_Action item_
Reproduce the extracted text of every row verbatim, line for line. Leave the pictures out.

_Page images and their extracted text_
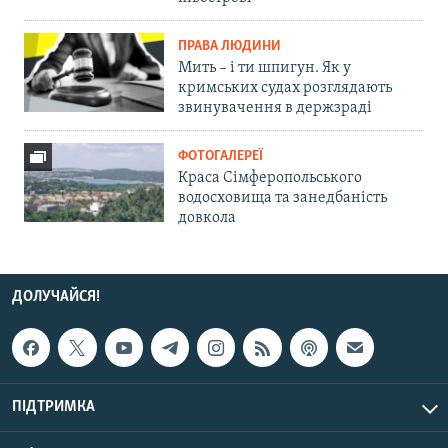
ПРАВА ЛЮДИНИ
Мить – і ти шпигун. Як у
кримських судах розглядають
звинувачення в держзраді
ФОТОГАЛЕРЕЇ
Краса Сімферопольського
водосховища та занедбаність
довкола
ДОЛУЧАЙСЯ!
ПІДТРИМКА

_Exercise output_
ПРАВА ЛЮДИНИ
Мить – і ти шпигун. Як у
кримських судах розглядають
звинувачення в держзраді
ФОТОГАЛЕРЕЇ
Краса Сімферопольського
водосховища та занедбаність
довкола
ДОЛУЧАЙСЯ!
ПІДТРИМКА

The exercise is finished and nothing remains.